----- DATA EXTRACTS -----

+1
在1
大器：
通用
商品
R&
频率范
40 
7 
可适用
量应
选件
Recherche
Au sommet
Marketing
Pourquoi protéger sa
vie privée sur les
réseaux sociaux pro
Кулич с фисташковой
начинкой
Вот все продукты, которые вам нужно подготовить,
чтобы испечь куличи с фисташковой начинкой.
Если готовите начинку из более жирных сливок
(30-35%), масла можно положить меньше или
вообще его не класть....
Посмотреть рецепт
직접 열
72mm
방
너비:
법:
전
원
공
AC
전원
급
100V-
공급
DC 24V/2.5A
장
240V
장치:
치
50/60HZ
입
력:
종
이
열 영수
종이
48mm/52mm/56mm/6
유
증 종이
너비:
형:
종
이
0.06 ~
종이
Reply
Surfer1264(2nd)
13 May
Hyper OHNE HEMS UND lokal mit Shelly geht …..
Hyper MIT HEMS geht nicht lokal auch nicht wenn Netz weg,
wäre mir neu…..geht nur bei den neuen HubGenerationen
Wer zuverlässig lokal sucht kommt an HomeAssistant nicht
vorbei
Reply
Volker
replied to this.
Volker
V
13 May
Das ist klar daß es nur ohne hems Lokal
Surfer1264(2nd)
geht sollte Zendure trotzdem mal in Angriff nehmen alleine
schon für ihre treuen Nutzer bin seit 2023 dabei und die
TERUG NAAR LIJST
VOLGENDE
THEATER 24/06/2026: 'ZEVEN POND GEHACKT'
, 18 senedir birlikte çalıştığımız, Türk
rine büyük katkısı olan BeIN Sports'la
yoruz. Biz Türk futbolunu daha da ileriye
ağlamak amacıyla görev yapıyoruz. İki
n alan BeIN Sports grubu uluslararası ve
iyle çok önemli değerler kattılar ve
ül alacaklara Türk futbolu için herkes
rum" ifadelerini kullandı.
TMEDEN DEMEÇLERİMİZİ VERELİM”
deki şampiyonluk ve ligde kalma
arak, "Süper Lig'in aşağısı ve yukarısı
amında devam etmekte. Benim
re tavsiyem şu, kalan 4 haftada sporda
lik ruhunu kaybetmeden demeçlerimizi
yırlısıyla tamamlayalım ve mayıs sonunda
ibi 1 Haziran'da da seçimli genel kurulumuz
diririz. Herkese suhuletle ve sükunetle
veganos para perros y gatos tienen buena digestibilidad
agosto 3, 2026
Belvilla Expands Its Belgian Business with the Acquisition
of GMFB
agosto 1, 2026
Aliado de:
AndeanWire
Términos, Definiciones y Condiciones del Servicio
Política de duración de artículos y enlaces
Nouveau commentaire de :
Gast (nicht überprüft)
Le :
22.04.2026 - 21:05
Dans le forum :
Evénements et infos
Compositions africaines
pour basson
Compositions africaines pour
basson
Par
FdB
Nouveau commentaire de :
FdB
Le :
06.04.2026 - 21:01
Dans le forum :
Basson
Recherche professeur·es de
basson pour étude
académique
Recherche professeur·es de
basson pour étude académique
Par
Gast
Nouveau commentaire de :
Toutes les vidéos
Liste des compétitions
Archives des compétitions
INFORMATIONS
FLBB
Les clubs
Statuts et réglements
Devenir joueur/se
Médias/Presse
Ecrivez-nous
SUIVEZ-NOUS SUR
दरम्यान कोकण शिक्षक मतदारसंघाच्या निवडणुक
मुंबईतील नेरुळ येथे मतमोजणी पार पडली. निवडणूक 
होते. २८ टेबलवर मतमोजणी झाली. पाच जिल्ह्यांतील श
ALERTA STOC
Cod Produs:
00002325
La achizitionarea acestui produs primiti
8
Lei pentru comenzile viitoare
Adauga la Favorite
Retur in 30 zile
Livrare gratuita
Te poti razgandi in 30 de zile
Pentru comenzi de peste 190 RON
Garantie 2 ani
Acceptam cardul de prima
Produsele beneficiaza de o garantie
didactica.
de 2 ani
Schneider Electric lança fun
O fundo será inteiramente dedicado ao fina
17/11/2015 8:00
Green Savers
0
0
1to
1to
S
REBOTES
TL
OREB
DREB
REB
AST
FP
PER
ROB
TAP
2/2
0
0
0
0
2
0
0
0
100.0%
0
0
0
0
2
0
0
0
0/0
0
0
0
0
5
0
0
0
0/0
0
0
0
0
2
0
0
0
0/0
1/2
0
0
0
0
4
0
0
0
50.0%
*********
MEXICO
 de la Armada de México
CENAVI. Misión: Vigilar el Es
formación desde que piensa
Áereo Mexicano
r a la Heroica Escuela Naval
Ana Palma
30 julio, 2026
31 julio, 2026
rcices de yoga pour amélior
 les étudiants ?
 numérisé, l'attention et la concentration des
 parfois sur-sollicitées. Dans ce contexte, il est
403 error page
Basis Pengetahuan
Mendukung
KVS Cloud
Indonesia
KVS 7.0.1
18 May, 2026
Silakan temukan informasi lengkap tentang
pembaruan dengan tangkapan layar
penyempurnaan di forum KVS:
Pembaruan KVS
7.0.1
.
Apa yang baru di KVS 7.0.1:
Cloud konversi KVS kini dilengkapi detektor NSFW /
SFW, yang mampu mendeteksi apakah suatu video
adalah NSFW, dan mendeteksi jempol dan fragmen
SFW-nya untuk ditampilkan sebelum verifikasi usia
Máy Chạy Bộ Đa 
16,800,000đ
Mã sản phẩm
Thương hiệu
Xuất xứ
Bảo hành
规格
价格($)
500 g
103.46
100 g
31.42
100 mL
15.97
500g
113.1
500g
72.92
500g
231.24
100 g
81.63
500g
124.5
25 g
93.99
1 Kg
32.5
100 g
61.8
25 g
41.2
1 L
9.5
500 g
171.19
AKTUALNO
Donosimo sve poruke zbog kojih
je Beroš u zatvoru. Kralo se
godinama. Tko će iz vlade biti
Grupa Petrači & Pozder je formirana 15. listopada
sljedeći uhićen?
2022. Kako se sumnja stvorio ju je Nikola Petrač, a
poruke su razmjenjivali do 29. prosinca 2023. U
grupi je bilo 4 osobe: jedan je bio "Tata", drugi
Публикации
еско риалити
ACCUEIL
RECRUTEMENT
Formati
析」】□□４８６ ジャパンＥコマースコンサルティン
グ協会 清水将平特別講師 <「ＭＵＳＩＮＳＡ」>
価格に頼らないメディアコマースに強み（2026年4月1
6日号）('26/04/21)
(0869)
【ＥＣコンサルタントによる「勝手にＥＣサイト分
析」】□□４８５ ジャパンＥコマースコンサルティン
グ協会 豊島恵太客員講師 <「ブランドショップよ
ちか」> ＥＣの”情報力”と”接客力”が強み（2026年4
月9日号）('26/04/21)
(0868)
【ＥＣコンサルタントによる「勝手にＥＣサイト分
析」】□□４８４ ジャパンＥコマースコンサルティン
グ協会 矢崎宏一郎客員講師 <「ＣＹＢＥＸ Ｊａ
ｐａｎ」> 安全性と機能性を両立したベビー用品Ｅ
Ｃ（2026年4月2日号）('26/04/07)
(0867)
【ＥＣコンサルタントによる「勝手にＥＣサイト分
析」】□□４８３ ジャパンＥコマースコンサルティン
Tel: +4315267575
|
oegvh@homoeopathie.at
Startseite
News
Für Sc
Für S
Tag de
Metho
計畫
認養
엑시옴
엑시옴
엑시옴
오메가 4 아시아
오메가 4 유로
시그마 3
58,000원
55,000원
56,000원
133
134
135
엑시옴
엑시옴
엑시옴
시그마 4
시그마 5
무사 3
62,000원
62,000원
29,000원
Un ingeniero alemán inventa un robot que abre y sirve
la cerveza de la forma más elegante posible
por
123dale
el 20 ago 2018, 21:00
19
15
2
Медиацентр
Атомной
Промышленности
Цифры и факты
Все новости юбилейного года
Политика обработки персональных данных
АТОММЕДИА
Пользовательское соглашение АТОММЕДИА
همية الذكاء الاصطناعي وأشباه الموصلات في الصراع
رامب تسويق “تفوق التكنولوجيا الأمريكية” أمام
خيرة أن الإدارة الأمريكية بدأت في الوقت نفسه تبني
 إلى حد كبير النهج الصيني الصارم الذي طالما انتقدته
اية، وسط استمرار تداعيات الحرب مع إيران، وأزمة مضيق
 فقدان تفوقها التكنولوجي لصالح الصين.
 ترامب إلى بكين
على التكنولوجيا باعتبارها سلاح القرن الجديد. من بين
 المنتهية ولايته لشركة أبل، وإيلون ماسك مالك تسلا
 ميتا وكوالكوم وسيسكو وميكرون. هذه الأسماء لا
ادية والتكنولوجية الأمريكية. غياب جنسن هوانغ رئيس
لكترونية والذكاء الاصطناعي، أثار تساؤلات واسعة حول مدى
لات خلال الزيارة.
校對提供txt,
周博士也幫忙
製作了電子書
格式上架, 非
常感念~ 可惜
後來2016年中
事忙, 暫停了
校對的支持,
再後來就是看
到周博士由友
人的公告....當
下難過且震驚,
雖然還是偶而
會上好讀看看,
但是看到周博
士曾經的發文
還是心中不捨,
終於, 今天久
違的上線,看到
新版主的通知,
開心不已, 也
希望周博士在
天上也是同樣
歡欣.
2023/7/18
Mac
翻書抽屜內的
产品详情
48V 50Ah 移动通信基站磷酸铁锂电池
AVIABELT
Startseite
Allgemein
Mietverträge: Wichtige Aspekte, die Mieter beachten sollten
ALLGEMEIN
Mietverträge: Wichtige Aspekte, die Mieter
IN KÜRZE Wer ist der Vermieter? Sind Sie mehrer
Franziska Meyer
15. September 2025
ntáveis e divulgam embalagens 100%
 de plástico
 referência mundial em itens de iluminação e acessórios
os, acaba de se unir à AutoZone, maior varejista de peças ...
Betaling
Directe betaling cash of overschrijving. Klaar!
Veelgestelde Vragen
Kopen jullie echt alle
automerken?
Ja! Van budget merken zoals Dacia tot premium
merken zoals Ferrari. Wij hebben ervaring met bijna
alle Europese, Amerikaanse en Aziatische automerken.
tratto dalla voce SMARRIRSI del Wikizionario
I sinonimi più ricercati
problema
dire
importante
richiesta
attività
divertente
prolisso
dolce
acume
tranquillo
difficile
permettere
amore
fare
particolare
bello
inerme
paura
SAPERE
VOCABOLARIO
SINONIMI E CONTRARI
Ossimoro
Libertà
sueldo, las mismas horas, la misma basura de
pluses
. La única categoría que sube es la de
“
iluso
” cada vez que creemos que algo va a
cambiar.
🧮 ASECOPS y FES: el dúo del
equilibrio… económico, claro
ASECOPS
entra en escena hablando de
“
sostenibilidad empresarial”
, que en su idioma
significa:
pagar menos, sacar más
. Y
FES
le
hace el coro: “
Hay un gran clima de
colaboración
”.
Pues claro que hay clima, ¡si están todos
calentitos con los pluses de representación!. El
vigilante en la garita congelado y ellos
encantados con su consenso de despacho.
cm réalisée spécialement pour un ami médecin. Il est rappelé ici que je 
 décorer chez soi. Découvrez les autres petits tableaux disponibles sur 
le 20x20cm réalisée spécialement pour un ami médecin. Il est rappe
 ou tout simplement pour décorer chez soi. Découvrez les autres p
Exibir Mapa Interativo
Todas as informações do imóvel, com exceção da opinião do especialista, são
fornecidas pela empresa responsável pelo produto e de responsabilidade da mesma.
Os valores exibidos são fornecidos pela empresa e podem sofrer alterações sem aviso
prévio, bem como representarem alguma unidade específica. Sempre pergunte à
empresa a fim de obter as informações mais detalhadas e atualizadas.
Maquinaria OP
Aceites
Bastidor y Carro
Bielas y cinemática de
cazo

-----

■ WORK INSTRUCTIONS
Copy out the listing above, starting from its first line and ending with the line that contains "geht sollte Zendure", including both of those lines.

■ ANSWER TO THIS EXERCISE
+1
在1
大器：
通用
商品
R&
频率范
40 
7 
可适用
量应
选件
Recherche
Au sommet
Marketing
Pourquoi protéger sa
vie privée sur les
réseaux sociaux pro
Кулич с фисташковой
начинкой
Вот все продукты, которые вам нужно подготовить,
чтобы испечь куличи с фисташковой начинкой.
Если готовите начинку из более жирных сливок
(30-35%), масла можно положить меньше или
вообще его не класть....
Посмотреть рецепт
직접 열
72mm
방
너비:
법:
전
원
공
AC
전원
급
100V-
공급
DC 24V/2.5A
장
240V
장치:
치
50/60HZ
입
력:
종
이
열 영수
종이
48mm/52mm/56mm/6
유
증 종이
너비:
형:
종
이
0.06 ~
종이
Reply
Surfer1264(2nd)
13 May
Hyper OHNE HEMS UND lokal mit Shelly geht …..
Hyper MIT HEMS geht nicht lokal auch nicht wenn Netz weg,
wäre mir neu…..geht nur bei den neuen HubGenerationen
Wer zuverlässig lokal sucht kommt an HomeAssistant nicht
vorbei
Reply
Volker
replied to this.
Volker
V
13 May
Das ist klar daß es nur ohne hems Lokal
Surfer1264(2nd)
geht sollte Zendure trotzdem mal in Angriff nehmen alleine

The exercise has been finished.